If I’m working an eight-till-six shift, I won’t get home until about 9pm at the earliest because I’ll go to the yard after I finish work.

I’m pretty much exhausted when I get back. I’ll normally get home, chat to my husband for a bit, then I crash and burn.

I’m not very good at eating meals and I tend to graze quite a lot throughout the day. My husband always laughs at me because my staple diet is pretty much Red Bull and Haribo.

Depending on what shifts I’m doing that week, I’ll do whatever needs doing with the horses and tend to do most of the schooling on workdays because it’s easier to do that when I’m on a timeframe and then do the more time-consuming tasks when I’m not at work. I share the weekend shifts, so I don’t work every one.

On top of that, there’s also the paperwork we have as event riders. It’s all about trying to remember when the ballot closes and when certain events are.

It’s also a cost thing because there are so many competitions I’d love to enter on the calendar, but it sometimes does come down to a balance and juggling which international events I do because it’s costly to enter and so are the qualifications.

We’ve just started purchasing a few horses in Ireland to school and sell on to help supplement my eventing addiction.

Event preparation

I take annual leave from work when I’m going to do an international stayaway and often find I end up having not as much of a lead-up to a big event as I’d like. I’ll often end up cleaning up all of my tack when I’m there because I don’t have time beforehand. I’d love to have more time, but I need to work alongside competing.

I try to keep everything I need for an event in the lorry because then I know it’s there. A lot of the basic stuff – studs, numbers and boots, tack-cleaning stuff – is already in the lorry, so it minimises the amount of preparation I have to do each time I go to a competition.

Generally, in the run-up to a bigger event, it’s trying to get my eye in and making sure we’ve both got our confidence and fitness to where it needs to be. I do find it’s a lot harder when you’re riding multiple competing horses at a higher level in terms of keeping your eye in, running around the bigger tracks and things, so there’s more preparation in that regard.
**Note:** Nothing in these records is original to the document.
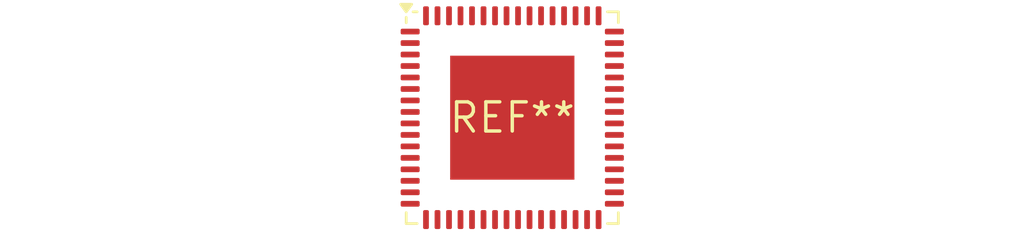
<source format=kicad_pcb>
(kicad_pcb (version 20240108) (generator pcbnew)

  (general
    (thickness 1.6)
  )

  (paper "A4")
  (layers
    (0 "F.Cu" signal)
    (31 "B.Cu" signal)
    (32 "B.Adhes" user "B.Adhesive")
    (33 "F.Adhes" user "F.Adhesive")
    (34 "B.Paste" user)
    (35 "F.Paste" user)
    (36 "B.SilkS" user "B.Silkscreen")
    (37 "F.SilkS" user "F.Silkscreen")
    (38 "B.Mask" user)
    (39 "F.Mask" user)
    (40 "Dwgs.User" user "User.Drawings")
    (41 "Cmts.User" user "User.Comments")
    (42 "Eco1.User" user "User.Eco1")
    (43 "Eco2.User" user "User.Eco2")
    (44 "Edge.Cuts" user)
    (45 "Margin" user)
    (46 "B.CrtYd" user "B.Courtyard")
    (47 "F.CrtYd" user "F.Courtyard")
    (48 "B.Fab" user)
    (49 "F.Fab" user)
    (50 "User.1" user)
    (51 "User.2" user)
    (52 "User.3" user)
    (53 "User.4" user)
    (54 "User.5" user)
    (55 "User.6" user)
    (56 "User.7" user)
    (57 "User.8" user)
    (58 "User.9" user)
  )

  (setup
    (pad_to_mask_clearance 0)
    (pcbplotparams
      (layerselection 0x00010fc_ffffffff)
      (plot_on_all_layers_selection 0x0000000_00000000)
      (disableapertmacros false)
      (usegerberextensions false)
      (usegerberattributes false)
      (usegerberadvancedattributes false)
      (creategerberjobfile false)
      (dashed_line_dash_ratio 12.000000)
      (dashed_line_gap_ratio 3.000000)
      (svgprecision 4)
      (plotframeref false)
      (viasonmask false)
      (mode 1)
      (useauxorigin false)
      (hpglpennumber 1)
      (hpglpenspeed 20)
      (hpglpendiameter 15.000000)
      (dxfpolygonmode false)
      (dxfimperialunits false)
      (dxfusepcbnewfont false)
      (psnegative false)
      (psa4output false)
      (plotreference false)
      (plotvalue false)
      (plotinvisibletext false)
      (sketchpadsonfab false)
      (subtractmaskfromsilk false)
      (outputformat 1)
      (mirror false)
      (drillshape 1)
      (scaleselection 1)
      (outputdirectory "")
    )
  )

  (net 0 "")

  (footprint "VQFN-64-1EP_9x9mm_P0.5mm_EP5.4x5.4mm" (layer "F.Cu") (at 0 0))

)

</source>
I envy the pros being able to jump from one horse to the next because I think it does make it easier if you’re riding multiple horses at a certain level.

Big ambitions

My top horse isn’t the easiest horse – he’s amazingly talented but quite tricky, so our results aren’t always the most consistent and he’s not the biggest fan of water and ditches. It’s starting to get a little bit more serious now. My aim is to get a tad more established at Intermediate level on my horse, but I’ve found the jump between Novice and Intermediate to be quite tricky.
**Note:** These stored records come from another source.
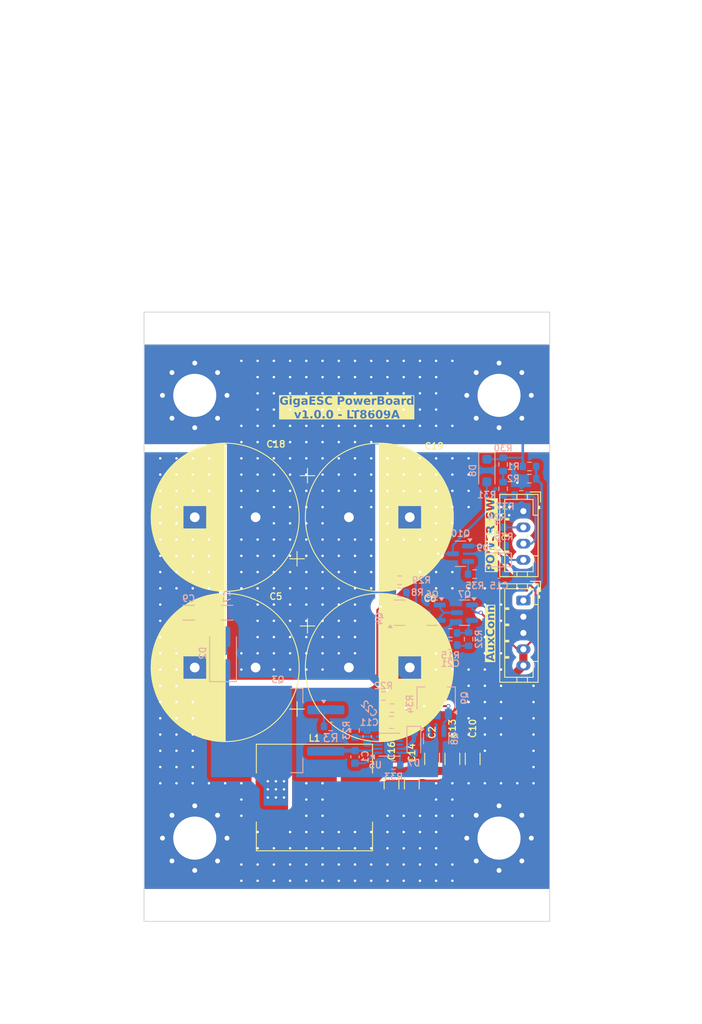
<source format=kicad_pcb>
(kicad_pcb
	(version 20240108)
	(generator "pcbnew")
	(generator_version "8.0")
	(general
		(thickness 1.6)
		(legacy_teardrops no)
	)
	(paper "A4")
	(title_block
		(comment 4 "AISLER Project ID: XWAALUFD")
	)
	(layers
		(0 "F.Cu" signal)
		(31 "B.Cu" signal)
		(32 "B.Adhes" user "B.Adhesive")
		(33 "F.Adhes" user "F.Adhesive")
		(34 "B.Paste" user)
		(35 "F.Paste" user)
		(36 "B.SilkS" user "B.Silkscreen")
		(37 "F.SilkS" user "F.Silkscreen")
		(38 "B.Mask" user)
		(39 "F.Mask" user)
		(40 "Dwgs.User" user "User.Drawings")
		(41 "Cmts.User" user "User.Comments")
		(42 "Eco1.User" user "User.Eco1")
		(43 "Eco2.User" user "User.Eco2")
		(44 "Edge.Cuts" user)
		(45 "Margin" user)
		(46 "B.CrtYd" user "B.Courtyard")
		(47 "F.CrtYd" user "F.Courtyard")
		(48 "B.Fab" user)
		(49 "F.Fab" user)
		(50 "User.1" user)
		(51 "User.2" user)
		(52 "User.3" user)
		(53 "User.4" user)
		(54 "User.5" user)
		(55 "User.6" user)
		(56 "User.7" user)
		(57 "User.8" user)
		(58 "User.9" user)
	)
	(setup
		(stackup
			(layer "F.SilkS"
				(type "Top Silk Screen")
			)
			(layer "F.Paste"
				(type "Top Solder Paste")
			)
			(layer "F.Mask"
				(type "Top Solder Mask")
				(thickness 0.01)
			)
			(layer "F.Cu"
				(type "copper")
				(thickness 0.035)
			)
			(layer "dielectric 1"
				(type "core")
				(thickness 1.51)
				(material "FR4")
				(epsilon_r 4.5)
				(loss_tangent 0.02)
			)
			(layer "B.Cu"
				(type "copper")
				(thickness 0.035)
			)
			(layer "B.Mask"
				(type "Bottom Solder Mask")
				(thickness 0.01)
			)
			(layer "B.Paste"
				(type "Bottom Solder Paste")
			)
			(layer "B.SilkS"
				(type "Bottom Silk Screen")
			)
			(copper_finish "None")
			(dielectric_constraints no)
		)
		(pad_to_mask_clearance 0)
		(allow_soldermask_bridges_in_footprints no)
		(pcbplotparams
			(layerselection 0x00010fc_ffffffff)
			(plot_on_all_layers_selection 0x0000000_00000000)
			(disableapertmacros no)
			(usegerberextensions no)
			(usegerberattributes yes)
			(usegerberadvancedattributes yes)
			(creategerberjobfile yes)
			(dashed_line_dash_ratio 12.000000)
			(dashed_line_gap_ratio 3.000000)
			(svgprecision 4)
			(plotframeref no)
			(viasonmask no)
			(mode 1)
			(useauxorigin no)
			(hpglpennumber 1)
			(hpglpenspeed 20)
			(hpglpendiameter 15.000000)
			(pdf_front_fp_property_popups yes)
			(pdf_back_fp_property_popups yes)
			(dxfpolygonmode yes)
			(dxfimperialunits yes)
			(dxfusepcbnewfont yes)
			(psnegative no)
			(psa4output no)
			(plotreference yes)
			(plotvalue yes)
			(plotfptext yes)
			(plotinvisibletext no)
			(sketchpadsonfab no)
			(subtractmaskfromsilk no)
			(outputformat 1)
			(mirror no)
			(drillshape 1)
			(scaleselection 1)
			(outputdirectory "")
		)
	)
	(net 0 "")
	(net 1 "+BATT")
	(net 2 "-BATT")
	(net 3 "+12V")
	(net 4 "Net-(C7-Pad2)")
	(net 5 "IN_V")
	(net 6 "Net-(U5-BST)")
	(net 7 "GNDH")
	(net 8 "Net-(U5-INTVCC)")
	(net 9 "Net-(D9-K)")
	(net 10 "Net-(C21-Pad1)")
	(net 11 "Net-(D7-A)")
	(net 12 "Net-(D8-A)")
	(net 13 "Net-(D2-K)")
	(net 14 "Net-(Q4-C)")
	(net 15 "Net-(Q6-E)")
	(net 16 "Net-(Q7-E)")
	(net 17 "Net-(Q8-B)")
	(net 18 "Net-(Q10-E)")
	(net 19 "Net-(Q10-B)")
	(net 20 "Net-(U5-RT)")
	(net 21 "Net-(R30-Pad2)")
	(net 22 "Net-(R31-Pad2)")
	(net 23 "unconnected-(U5-TR{slash}SS-Pad7)")
	(net 24 "unconnected-(U5-SYNC-Pad5)")
	(net 25 "unconnected-(U5-PG-Pad8)")
	(net 26 "Net-(Q3-G)")
	(net 27 "Net-(Q3-S)")
	(net 28 "Net-(J2-Pin_2)")
	(net 29 "Net-(J2-Pin_3)")
	(net 30 "Net-(Q4-B)")
	(net 31 "Net-(Q4-E)")
	(footprint "MountingHole:MountingHole_5.3mm_M5_Pad_Via" (layer "F.Cu") (at 93.75 139.75))
	(footprint "Capacitor_THT:CP_Radial_D18.0mm_P7.50mm" (layer "F.Cu") (at 63.75 118.75 180))
	(footprint "Connector_JST:JST_PH_B5B-PH-K_1x05_P2.00mm_Vertical" (layer "F.Cu") (at 96.75 110.5 -90))
	(footprint "Capacitor_THT:CP_Radial_D18.0mm_P7.50mm" (layer "F.Cu") (at 75.25 118.75))
	(footprint "Inductor_SMD:L_Chilisin_BMRG00131360" (layer "F.Cu") (at 71 134.75))
	(footprint "MountingHole:MountingHole_5.3mm_M5_Pad_Via" (layer "F.Cu") (at 56.25 85.25))
	(footprint "Capacitor_SMD:C_1206_3216Metric" (layer "F.Cu") (at 83 133 -90))
	(footprint "Connector_JST:JST_PH_B4B-PH-K_1x04_P2.00mm_Vertical" (layer "F.Cu") (at 96.75 99.5 -90))
	(footprint "Capacitor_SMD:C_1206_3216Metric" (layer "F.Cu") (at 90.5 130 90))
	(footprint "Capacitor_SMD:C_1206_3216Metric" (layer "F.Cu") (at 85.5 130 90))
	(footprint "MountingHole:MountingHole_5.3mm_M5_Pad_Via" (layer "F.Cu") (at 93.75 85.25))
	(footprint "Capacitor_SMD:C_1206_3216Metric" (layer "F.Cu") (at 80.5 133 -90))
	(footprint "Capacitor_THT:CP_Radial_D18.0mm_P7.50mm"
		(layer "F.Cu")
		(uuid "bdda3a27-5db8-4e44-8493-844b18e24c83")
		(at 75.25 100.25)
		(descr "CP, Radial series, Radial, pin pitch=7.50mm, , diameter=18mm, Electrolytic Capacitor")
		(tags "CP Radial series Radial pin pitch 7.50mm  diameter 18mm Electrolytic Capacitor")
		(property "Reference" "C19"
			(at 10.5 -8.75 0)
			(layer "F.SilkS")
			(uuid "468aa33b-b4d8-4bef-871f-8c808d1b83d7")
			(effects
				(font
					(size 0.8 0.8)
					(thickness 0.15)
				)
			)
		)
		(property "Value" "330u 200V"
			(at 3.75 10.25 0)
			(layer "F.Fab")
			(uuid "863b8ddd-21b6-45b7-a9b8-c2fcd9ebe0d1")
			(effects
				(font
					(size 1 1)
					(thickness 0.15)
				)
			)
		)
		(property "Footprint" "Capacitor_THT:CP_Radial_D18.0mm_P7.50mm"
			(at 0 0 0)
			(unlocked yes)
			(layer "F.Fab")
			(hide yes)
			(uuid "f7225c31-3099-450c-8a75-11d932b05ef7")
			(effects
				(font
					(size 1.27 1.27)
				)
			)
		)
		(property "Datasheet" ""
			(at 0 0 0)
			(unlocked yes)
			(layer "F.Fab")
			(hide yes)
			(uuid "386672d9-5b1c-4e87-a21c-b4de12ddf89a")
			(effects
				(font
					(size 1.27 1.27)
				)
			)
		)
		(property "Description" ""
			(at 0 0 0)
			(unlocked yes)
			(layer "F.Fab")
			(hide yes)
			(uuid "a410ea90-c308-4526-a02b-fd121e4e618e")
			(effects
				(font
					(size 1.27 1.27)
				)
			)
		)
		(property "MPN" "C697601"
			(at 0 0 0)
			(layer "F.Fab")
			(hide yes)
			(uuid "28713f91-d14b-47d9-a3b8-23deccf2164c")
			(effects
				(font
					(size 1 1)
					(thickness 0.15)
				)
			)
		)
		(property "Mouser" "661-EKMR201VS222MR50"
			(at 0 0 0)
			(layer "F.Fab")
			(hide yes)
			(uuid "5eb1682e-9d34-4480-bdcc-4dc67a681cba")
			(effects
				(font
					(size 1 1)
					(thickness 0.15)
				)
			)
		)
		(property ki_fp_filters "CP_*")
		(path "/6467fe1e-c2bd-4b5d-96a7-0f9170632038")
		(sheetname "Root")
		(sheetfile "LT8609A.kicad_sch")
		(attr through_hole)
		(fp_line
			(start -6.00944 -5.115)
			(end -4.20944 -5.115)
			(stroke
				(width 0.12)
				(type solid)
			)
			(layer "F.SilkS")
			(uuid "07d3a925-069b-4b5d-a656-3609f0e27b6f")
		)
		(fp_line
			(start -5.10944 -6.015)
			(end -5.10944 -4.215)
			(stroke
				(width 0.12)
				(type solid)
			)
			(layer "F.SilkS")
			(uuid "40fd1816-5b21-4a5e-82fb-b9b856519e8c")
		)
		(fp_line
			(start 3.75 -9.081)
			(end 3.75 9.081)
			(stroke
				(width 0.12)
				(type solid)
			)
			(layer "F.SilkS")
			(uuid "e6cd17a3-e15d-4dfa-819f-416fef7bce1d")
		)
		(fp_line
			(start 3.79 -9.08)
			(end 3.79 9.08)
			(stroke
				(width 0.12)
				(type solid)
			)
			(layer "F.SilkS")
			(uuid "19fe5b1c-31e5-4f66-a9ad-6204976cfcbd")
		)
		(fp_line
			(start 3.83 -9.08)
			(end 3.83 9.08)
			(stroke
				(width 0.12)
				(type solid)
			)
			(layer "F.SilkS")
			(uuid "ea9cb49b-624f-474a-
... [536003 chars truncated]
</source>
I’d love to be doing all the big events one day – I’m an adrenaline junkie. I’ve got a horse that’s capable and I just need to keep upping my game and get better myself. But I’d love to think we could go Advanced next year if we can crack the water and ditches.

A novice celebration

The Novice Masters is a great way of breaking into the Intermediates and still feeling like you’re achieving something – it feels more within each for me. Novice is a level I feel confident at and it’s trying to intersperse that with the bigger classes.
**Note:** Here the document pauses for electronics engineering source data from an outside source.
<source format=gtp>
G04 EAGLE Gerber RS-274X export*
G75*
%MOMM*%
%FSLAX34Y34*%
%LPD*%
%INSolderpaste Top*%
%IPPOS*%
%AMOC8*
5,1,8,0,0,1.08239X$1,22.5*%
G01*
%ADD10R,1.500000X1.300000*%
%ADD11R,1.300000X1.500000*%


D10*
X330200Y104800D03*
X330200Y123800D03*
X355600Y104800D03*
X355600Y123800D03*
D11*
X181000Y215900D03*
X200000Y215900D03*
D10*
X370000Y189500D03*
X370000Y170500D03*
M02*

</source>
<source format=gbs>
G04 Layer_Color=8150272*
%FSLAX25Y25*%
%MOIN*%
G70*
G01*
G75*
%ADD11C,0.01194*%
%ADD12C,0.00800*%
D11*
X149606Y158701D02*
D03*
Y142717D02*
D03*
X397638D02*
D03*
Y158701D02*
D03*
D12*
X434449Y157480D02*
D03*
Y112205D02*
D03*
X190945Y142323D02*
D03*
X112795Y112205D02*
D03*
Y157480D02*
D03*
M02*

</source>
I’ve done the Novice Masters at Barbury and at Weston Park and think they’re brilliant. As well as the sense of achievement, I feel that I’m doing an event that’s a bit more special. And because it’s usually all in one day, it’s much easier to achieve on my timeframe too.

Having the dressage in an arena and wearing tails gives the event more prestige. It feels more like a league and is just more special, like doing an international on a shorter timeframe.

It’s nice having this level because I’m in that difficult in-between. I’m beyond grassroots, but I’m not going to the big Advanced internationals, so the Novice Masters is a nice thing for amateurs to aim for. It’s a great way to bridge the gap.